Quando vejo como o mundo está respondendo ao coronavírus, é impressionante ver a explosão de afeto por enfermeiros e médicos, seja em casa na Irlanda ou em qualquer outro lugar.

Com certeza há um sentimento de orgulho em pertencer a comunidade de enfermeiros, que estão lá linha de frente todos os dias, lutando não só contra o Covid-19. É bom vê-los finalmente recebendo o reconhecimento que merecem.

Chrissy Alcock, especialista em enfermagem de urgência e emergência em Caracas, na Venezuela

Eu estava em Serra Leoa em 2015, durante a epidemia de Ebola, e em Bangladesh enfrentando o surto de difteria entre os refugiados do estado de Rakhine em 2018. É muito difícil comparar os dois contextos com o que estamos enfrentando neste momento com o coronavírus.

Agora, não estamos vendo um número elevado de casos entrando pelas portas do hospital que o CICV apoia em Caracas, o que não quer dizer que não há casos na comunidade.

É muito difícil prever o que vai acontecer, então temos que usar esse tempo para nos preparar para o pior cenário. Faço parte da equipe que prepara o hospital para um potencial surto do coronavírus.

Estamos treinando os funcionários no uso de equipamentos de proteção individual, analisando o sistema de triagem, identificando espaços para gerenciar o fluxo de pacientes e preparando os suprimentos e equipamentos médicos. Estamos fazendo tudo isso ao mesmo tempo que trabalhamos nas funções comuns do hospital.

A vida é difícil para a população da Venezuela. Apesar do país ter uma das maiores reservas de petróleo, a hiperinflação chegou a níveis significativos, deixando grande parte da população sem acesso a comida, assistência médica de qualidade e emprego.

A violência crônica continua afetando parte do país. E não é fácil para os hospitais obterem abastecimento constante de água, eletricidade, medicamento e profissionais de saúde para garantir seu pleno funcionamento.

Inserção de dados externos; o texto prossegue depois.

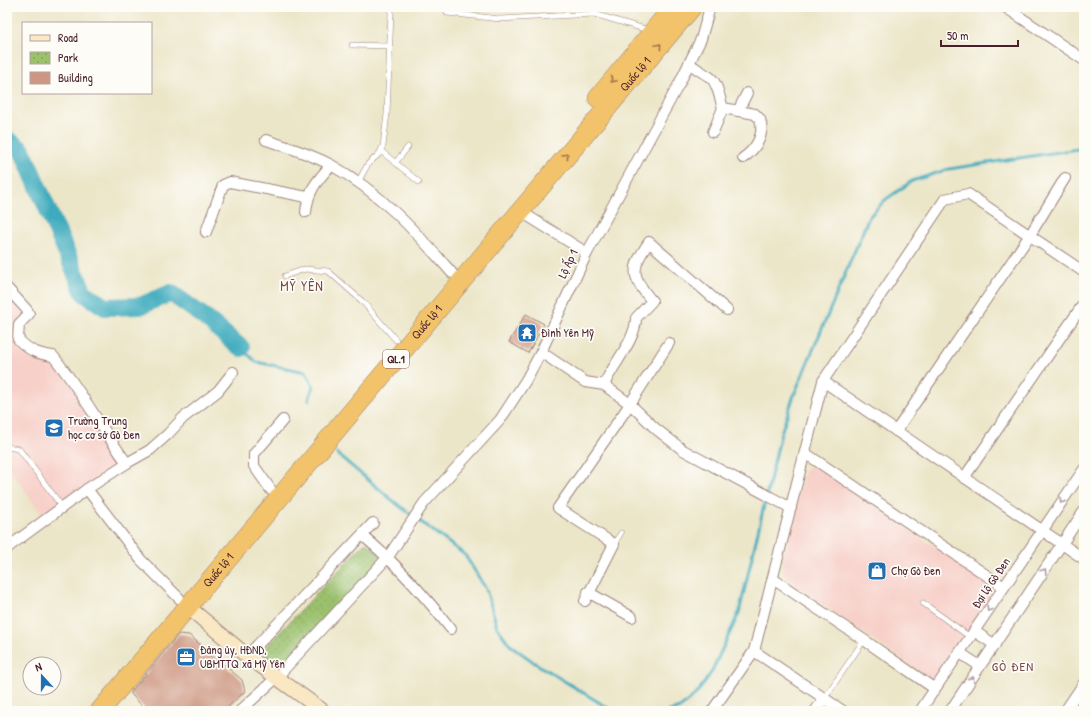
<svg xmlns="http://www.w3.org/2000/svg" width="1091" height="718" font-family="'Patrick Hand',sans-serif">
<defs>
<pattern id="park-dots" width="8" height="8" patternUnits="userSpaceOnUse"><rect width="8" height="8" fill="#9bc16d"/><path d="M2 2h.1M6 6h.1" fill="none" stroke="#87a55f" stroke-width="1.8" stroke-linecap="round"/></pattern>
</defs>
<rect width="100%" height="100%" fill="#fdfcf7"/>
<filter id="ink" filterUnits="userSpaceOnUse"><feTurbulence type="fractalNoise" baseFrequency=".025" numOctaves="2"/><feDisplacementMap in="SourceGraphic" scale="8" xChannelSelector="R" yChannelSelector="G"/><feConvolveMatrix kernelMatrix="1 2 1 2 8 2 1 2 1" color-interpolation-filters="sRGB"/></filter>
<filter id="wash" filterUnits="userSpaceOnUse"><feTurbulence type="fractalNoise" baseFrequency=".012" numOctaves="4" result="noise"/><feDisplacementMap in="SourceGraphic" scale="16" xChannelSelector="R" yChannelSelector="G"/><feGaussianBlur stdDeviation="0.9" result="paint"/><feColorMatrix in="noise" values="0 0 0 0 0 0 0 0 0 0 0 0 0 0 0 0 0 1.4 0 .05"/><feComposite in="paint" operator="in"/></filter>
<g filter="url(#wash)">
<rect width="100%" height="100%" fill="#ece6c9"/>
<g fill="#f7d0c9">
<path d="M 7,293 L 25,314 L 15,324 L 13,333 L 18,347 L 30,359 L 38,361 L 48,360 L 80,394 L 122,463 L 42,515 L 7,466 Z"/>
<path d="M 809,466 L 815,466 L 997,589 L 934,682 L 789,581 L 784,575 L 782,566 L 805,469 Z"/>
</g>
<path fill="url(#park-dots)" stroke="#72704c" d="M 366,542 L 383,558 L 280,667 L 262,651 Z"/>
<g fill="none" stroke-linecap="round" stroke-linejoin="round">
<g stroke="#3eabbd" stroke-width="3">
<path d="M 241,348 L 256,362 L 306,372 L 313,386 L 309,400"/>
<path d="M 336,453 L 397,504 L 465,555 L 486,589 L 497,627 L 510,645 L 535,663 L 613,711"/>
<path d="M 670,711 L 680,708 L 697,693 L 711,673 L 739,613 L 781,433 L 794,395 L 869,217 L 885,200 L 912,181 L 949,169 L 1084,148"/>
</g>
<path stroke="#3eabbd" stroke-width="18" d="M 7,139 L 22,150 L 84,293 L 105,307 L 140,306 L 171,293 L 203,316 L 241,348"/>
</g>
<g id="blocks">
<g fill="#cd9682">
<path d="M 526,314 L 544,324 L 528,353 L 509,342 Z"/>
<path d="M 179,634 L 189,635 L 242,680 L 245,691 L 224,711 L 147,711 L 130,693 Z"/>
</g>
</g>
</g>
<g filter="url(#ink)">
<use href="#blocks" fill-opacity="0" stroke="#9b827a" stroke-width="1"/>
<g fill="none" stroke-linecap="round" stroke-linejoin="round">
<g stroke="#9b827a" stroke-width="6">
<g id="lane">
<path d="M 447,13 L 500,19 L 594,14 L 648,30"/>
<path d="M 352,45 L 389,46"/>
<path d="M 381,151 L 419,182"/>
<path d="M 396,162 L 408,147"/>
<path d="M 358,182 L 368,164 L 379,154 L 383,146 L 387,114 L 391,12"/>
<path d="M 285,276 L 305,269 L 328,271 L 362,301 L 396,340"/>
<path d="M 7,447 L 19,449 L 63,508"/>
<path d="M 614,544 L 621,533"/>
<path d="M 923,603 L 970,637"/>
<path d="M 824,699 L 864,640"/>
</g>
</g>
<g stroke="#9b827a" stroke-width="12">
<g id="street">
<path d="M 1005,7 L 1084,60"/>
<path d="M 689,63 C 696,69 704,73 711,78 C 718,84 720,100 723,108 L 713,132"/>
<path d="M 723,108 L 755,114 L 760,119 C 765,135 756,149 743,158"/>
<path d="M 738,111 L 747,93"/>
<path d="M 266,140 C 287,147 311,154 331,165 C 379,191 417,233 452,273"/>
<path d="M 520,211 L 587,253"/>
<path d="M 306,212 C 308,190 317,181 331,165"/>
<path d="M 206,232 L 223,185 L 230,182 L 307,197"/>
<path d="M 7,288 L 27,310 L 29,314 L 19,324 L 18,339 C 29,351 38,354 53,356 C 81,390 101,428 127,463 L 87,489 L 141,560 L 180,599"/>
<path d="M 541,352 L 585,382 L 604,385 L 630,404 L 656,429 L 683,450 L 791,508"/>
<path d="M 823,381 L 1084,559"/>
<path d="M 604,385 C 613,364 636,340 636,318 L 652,301 C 630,275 631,269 649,242 L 727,310"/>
<path d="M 896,431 L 1030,235 L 1065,178"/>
<path d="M 805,453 L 1004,587"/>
<path d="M 127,463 L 150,450 L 168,434 L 183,418 L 218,391 L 233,372"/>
<path d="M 964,478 L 1084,303"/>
<path d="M 271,490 L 254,466 L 254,454 L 283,420"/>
<path d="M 362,535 C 396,563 424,595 451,629"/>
<path d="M 7,548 L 87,489"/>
<path d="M 773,579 L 864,640 L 935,689"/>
<path d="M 588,592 L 632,617"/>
<path d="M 585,601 L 614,544 L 558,508 L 630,404 L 669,343"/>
<path d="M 974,631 L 995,645"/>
<path d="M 754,651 L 843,711"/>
<path d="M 960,653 L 980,666"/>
<path d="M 247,656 L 373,523"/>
<path d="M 240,711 L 276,678 L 388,557 L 424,503 L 500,420 L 526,380 L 541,352 L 587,253 L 679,84 L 701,39 L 710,7"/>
<path d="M 712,711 L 754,651 L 823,381 L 945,199 L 968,194 L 1084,272"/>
<path d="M 815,711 L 824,699"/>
<path d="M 920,711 L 1084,469"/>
<path d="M 950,711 L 1084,511"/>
<path d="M 1065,711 L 1084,683"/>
</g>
</g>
<g stroke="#9b827a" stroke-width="16">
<path id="secondary" d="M 188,607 L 247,656 L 323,711"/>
</g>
<g stroke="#9b827a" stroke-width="20">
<g id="highway">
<path d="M 598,98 L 673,7"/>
<path id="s1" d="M 100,711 L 692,7"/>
</g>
</g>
<use href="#lane" stroke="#fff" stroke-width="5"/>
<use href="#street" stroke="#fff" stroke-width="10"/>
<use href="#secondary" stroke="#fae7c3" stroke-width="14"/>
<use href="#highway" stroke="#f2c36a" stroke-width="19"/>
</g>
<defs><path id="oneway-chevron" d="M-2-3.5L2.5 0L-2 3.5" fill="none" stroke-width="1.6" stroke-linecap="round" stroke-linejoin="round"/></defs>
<g stroke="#9e714a">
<use href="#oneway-chevron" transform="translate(659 46) rotate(-50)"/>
<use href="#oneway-chevron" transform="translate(613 80) rotate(130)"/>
<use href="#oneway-chevron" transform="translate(566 156) rotate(-50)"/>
</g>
<g stroke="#ae9aa0">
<use href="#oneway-chevron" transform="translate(1062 501) rotate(124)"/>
<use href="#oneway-chevron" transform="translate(1044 571) rotate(-56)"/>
<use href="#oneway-chevron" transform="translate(989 609) rotate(124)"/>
<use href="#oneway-chevron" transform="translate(972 679) rotate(-56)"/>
</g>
</g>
<defs>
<g id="temple-square" transform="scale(1)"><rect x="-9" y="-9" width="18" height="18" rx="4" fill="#1f6fb2" stroke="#fdfcf7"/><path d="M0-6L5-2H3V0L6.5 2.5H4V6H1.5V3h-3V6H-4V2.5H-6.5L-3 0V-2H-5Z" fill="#fff"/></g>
<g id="school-square" transform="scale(1)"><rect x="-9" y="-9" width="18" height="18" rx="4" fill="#1f6fb2" stroke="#fdfcf7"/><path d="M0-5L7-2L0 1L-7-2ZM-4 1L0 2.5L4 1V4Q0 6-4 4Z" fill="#fff"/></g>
<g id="shop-square" transform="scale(1)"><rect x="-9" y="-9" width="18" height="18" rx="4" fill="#1f6fb2" stroke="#fdfcf7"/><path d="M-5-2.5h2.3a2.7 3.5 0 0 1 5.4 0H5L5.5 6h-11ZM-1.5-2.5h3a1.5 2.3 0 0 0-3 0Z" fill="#fff"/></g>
<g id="office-square" transform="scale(1)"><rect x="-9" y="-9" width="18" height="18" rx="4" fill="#1f6fb2" stroke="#fdfcf7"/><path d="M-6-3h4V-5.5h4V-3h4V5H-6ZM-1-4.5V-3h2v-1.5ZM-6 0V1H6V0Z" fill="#fff"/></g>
</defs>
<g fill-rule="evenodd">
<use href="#temple-square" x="527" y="333"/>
<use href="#school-square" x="54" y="428"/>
<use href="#shop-square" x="877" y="571"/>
<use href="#office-square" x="186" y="657"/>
</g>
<g text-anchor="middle" stroke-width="3.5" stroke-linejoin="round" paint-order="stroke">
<rect fill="#fdfcf7" stroke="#806168" stroke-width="1" x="383" y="350" width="26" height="18" rx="3"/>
<g font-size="11" font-weight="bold" fill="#4a1f2b">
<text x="396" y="363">QL.1</text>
</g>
<g font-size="12" fill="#4a1f2b" stroke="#fdfcf7">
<text dy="4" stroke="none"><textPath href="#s1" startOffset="832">Quốc lộ 1</textPath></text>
<text transform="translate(568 264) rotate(-65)" y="4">Lộ Ấp 1</text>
<text dy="4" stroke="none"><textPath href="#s1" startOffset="508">Quốc lộ 1</textPath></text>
<text dy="4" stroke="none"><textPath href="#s1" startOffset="184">Quốc lộ 1</textPath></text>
<text transform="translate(991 583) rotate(-56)" y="4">Đại lộ Gò Đen</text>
</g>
<g font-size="12" fill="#4a1f2b" stroke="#fdfcf7" text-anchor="start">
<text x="541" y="337">Đình Yên Mỹ</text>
<text x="68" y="425">Trường Trung<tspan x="68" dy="14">học cơ sở Gò Đen</tspan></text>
<text x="891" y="575">Chợ Gò Đen</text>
<text x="200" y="654">Đảng ủy, HĐND,<tspan x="200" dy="14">UBMTTQ xã Mỹ Yên</tspan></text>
</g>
<g font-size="13" letter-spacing="1" fill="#784949" stroke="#fdfcf7">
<text x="1013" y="671">GÒ ĐEN</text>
</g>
<g font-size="14" letter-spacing="1" fill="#784949" stroke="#fdfcf7">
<text x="302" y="291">MỸ YÊN</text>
</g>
</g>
<rect width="1091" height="718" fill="none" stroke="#fdfcf7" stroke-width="24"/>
<rect x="22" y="22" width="130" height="72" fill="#fdfcf7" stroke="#b5a4a5"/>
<rect x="30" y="35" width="20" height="6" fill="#fae7c3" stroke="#b5a4a5"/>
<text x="58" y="42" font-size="12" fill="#4a1f2b">Road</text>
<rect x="30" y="52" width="20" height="12" fill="url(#park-dots)" stroke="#b5a4a5"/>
<text x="58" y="62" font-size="12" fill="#4a1f2b">Park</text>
<rect x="30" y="72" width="20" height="12" fill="#cd9682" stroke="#b5a4a5"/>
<text x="58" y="82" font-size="12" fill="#4a1f2b">Building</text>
<g transform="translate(42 676) rotate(339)"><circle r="19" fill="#fdfcf7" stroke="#b5a4a5"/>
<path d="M0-3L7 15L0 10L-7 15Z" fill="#1f6fb2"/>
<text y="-6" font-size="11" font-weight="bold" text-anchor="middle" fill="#4a1f2b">N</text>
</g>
<path d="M941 40v6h77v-6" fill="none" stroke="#4a1f2b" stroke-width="2"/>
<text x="947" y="40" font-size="12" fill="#4a1f2b" stroke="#fdfcf7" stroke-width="3" paint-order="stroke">50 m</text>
</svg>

A migração de pessoas da Venezuela é bem noticiada. Descobrimos que isso faz com que médicos e enfermeiros com menos experiência ocupem lugares de profissionais mais experientes.

Parte do meu trabalho é treinar os clínicos em emergência e trauma. Também treinamos todos os profissionais em como responder e se comportar durante a pandemia.

Há um verdadeiro companheirismo aqui e na comunidade de enfermeiros em todo o mundo. Eu trabalhava no hospital de St Thomas, em Londres, e ainda me sinto parte da família de lá.

É muito triste quando você ouve falar sobre profissionais de saúde que morreram enquanto lutavam contra a pandemia. Nós nos colocamos em perigo ao tratar os pacientes.

Neste ano internacional da enfermagem e obstetrícia [eleito pela OMS], eu gostaria de prestar uma homenagem ao trabalho de todos os meus colegas de enfermagem e obstetrícia ao redor do mundo.